Será que não podemos, disse Mardon, deixar de ser pai e filho? Será que não podemos ser simplesmente pessoas, assim escusamos de pensar que deveríamos ter sido infalíveis.
Kjell Askildsen, Um Repentino Pensamento Libertador (Conto A Noite de Mardon)
Edição Ahab, tradução de Mário Semião
Durante anos, um filho vê no pai um génio. Durante anos, um pai vê no filho a perfeição. Lentamente, um e outro vão-se adaptando à realidade: o filho apercebe-se das falhas (temores, limitações, inconsistências, autoritarismos) do pai; o pai vê como o filho lhe foge ao controlo e de exemplar único se vai tornando igual a todos os outros (jovens, depois adultos). Mas o pior nem é perceber as mudanças do outro; é acreditar que ele mudou por não se ter estado à altura das suas expectativas.
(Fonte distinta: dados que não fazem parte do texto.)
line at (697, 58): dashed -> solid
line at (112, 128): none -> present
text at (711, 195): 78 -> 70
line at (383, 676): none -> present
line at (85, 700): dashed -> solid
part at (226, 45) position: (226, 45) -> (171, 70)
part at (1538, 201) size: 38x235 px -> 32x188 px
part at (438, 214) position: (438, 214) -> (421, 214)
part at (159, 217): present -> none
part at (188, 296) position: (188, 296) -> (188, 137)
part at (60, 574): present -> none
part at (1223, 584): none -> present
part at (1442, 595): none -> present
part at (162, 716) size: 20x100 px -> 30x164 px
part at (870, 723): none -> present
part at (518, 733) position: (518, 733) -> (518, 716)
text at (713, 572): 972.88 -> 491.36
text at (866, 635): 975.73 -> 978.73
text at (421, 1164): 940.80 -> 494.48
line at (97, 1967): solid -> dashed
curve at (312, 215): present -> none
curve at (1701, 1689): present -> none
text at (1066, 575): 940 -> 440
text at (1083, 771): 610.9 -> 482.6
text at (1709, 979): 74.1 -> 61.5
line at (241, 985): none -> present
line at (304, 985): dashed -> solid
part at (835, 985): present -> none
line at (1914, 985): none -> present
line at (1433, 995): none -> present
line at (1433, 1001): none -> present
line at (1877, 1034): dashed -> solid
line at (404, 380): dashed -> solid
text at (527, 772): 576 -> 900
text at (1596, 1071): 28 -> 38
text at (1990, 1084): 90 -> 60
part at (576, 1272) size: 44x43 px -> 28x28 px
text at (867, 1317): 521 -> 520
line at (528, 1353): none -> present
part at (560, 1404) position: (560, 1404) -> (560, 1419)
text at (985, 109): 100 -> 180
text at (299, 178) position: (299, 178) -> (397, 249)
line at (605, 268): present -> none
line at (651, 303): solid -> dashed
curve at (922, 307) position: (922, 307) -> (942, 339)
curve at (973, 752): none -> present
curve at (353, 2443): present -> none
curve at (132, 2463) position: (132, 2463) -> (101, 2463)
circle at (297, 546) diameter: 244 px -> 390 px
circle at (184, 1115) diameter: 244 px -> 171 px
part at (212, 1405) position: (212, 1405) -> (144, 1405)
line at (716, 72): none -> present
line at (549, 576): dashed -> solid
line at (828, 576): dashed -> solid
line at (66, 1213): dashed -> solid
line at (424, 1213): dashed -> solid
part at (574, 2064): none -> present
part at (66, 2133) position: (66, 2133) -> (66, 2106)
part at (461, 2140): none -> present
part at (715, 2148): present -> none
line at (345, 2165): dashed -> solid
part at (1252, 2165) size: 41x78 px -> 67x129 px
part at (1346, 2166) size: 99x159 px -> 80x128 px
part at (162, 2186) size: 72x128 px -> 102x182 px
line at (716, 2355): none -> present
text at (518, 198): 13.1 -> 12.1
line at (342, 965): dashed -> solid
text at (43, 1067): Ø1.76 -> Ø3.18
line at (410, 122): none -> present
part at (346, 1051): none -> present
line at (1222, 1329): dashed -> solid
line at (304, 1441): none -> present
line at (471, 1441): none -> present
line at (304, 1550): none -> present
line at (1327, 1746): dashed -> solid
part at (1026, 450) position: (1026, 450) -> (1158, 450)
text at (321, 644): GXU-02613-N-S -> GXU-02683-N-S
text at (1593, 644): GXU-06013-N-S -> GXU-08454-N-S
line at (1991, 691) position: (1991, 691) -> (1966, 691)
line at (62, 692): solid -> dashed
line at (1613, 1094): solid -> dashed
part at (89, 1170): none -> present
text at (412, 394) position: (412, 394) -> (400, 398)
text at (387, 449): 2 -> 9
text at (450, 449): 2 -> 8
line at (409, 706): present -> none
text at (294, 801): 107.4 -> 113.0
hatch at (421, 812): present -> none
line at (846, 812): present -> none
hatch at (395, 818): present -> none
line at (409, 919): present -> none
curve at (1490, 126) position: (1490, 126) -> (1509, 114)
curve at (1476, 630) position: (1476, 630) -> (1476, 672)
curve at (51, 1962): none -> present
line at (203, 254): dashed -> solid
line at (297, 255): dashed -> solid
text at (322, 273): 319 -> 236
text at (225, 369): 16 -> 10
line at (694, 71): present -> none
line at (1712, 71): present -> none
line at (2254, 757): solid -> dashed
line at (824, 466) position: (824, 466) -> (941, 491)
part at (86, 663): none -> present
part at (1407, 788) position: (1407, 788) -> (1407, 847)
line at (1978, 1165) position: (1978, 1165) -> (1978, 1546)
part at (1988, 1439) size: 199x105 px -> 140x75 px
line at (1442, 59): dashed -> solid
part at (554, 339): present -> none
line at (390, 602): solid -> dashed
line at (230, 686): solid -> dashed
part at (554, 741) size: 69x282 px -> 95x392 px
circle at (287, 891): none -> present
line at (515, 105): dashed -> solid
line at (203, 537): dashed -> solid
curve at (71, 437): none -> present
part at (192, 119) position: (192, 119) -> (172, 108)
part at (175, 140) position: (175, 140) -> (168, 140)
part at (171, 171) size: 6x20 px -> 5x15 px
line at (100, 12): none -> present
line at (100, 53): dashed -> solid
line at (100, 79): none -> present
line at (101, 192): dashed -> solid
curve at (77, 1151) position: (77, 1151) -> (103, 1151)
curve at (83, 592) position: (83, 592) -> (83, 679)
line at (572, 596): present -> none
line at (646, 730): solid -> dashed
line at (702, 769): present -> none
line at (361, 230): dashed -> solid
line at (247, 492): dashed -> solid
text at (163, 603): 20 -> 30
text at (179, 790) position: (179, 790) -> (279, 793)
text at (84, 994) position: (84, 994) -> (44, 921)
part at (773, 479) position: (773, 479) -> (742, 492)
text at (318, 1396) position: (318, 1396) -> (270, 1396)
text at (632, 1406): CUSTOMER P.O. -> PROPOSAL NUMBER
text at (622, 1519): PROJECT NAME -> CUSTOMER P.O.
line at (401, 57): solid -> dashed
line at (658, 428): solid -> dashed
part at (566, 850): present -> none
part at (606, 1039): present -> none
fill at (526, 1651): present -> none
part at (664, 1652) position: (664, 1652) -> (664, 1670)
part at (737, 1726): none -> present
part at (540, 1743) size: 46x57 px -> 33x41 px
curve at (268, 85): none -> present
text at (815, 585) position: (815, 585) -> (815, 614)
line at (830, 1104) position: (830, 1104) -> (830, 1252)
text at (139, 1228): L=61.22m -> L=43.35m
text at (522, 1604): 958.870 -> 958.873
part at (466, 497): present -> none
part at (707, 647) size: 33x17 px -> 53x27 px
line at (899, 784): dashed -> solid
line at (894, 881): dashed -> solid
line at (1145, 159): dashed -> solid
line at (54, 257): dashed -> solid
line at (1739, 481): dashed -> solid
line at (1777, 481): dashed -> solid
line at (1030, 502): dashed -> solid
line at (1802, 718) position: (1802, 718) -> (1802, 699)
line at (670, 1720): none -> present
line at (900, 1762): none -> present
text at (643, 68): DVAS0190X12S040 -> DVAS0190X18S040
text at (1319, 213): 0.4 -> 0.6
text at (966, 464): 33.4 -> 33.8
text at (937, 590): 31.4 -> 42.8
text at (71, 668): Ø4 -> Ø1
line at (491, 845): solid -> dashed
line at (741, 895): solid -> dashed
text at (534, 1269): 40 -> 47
Seja a conclusão certa ou errada, os pais atingem-na depressa (conhecem bem as suas limitações, e tendem mesmo a amplificá-las), os filhos demoram mais tempo (adolescência e início da idade adulta são épocas de afirmação, não de dúvida ou auto-análise). O contrato implícito entre um pai e um filho coloca-os perante um nível de exigência incomportável: a tal «infalibilidade» de que fala a personagem de Askildsen. Mais cedo ou mais tarde, ambos sentem que falharam. O sentimento de culpa dá então origem a uma acusação silenciosa que se encontra permanentemente no ar: tenho culpa por aquilo em que te tornaste, ou por aquilo que não conseguiste ser. A verdade é que as dificuldades que temos com os outros estão quase sempre relacionadas com incapacidades nossas que eles deixam a nu. E ninguém consegue expor tantas incapacidades de um pai como o filho. E vice-versa.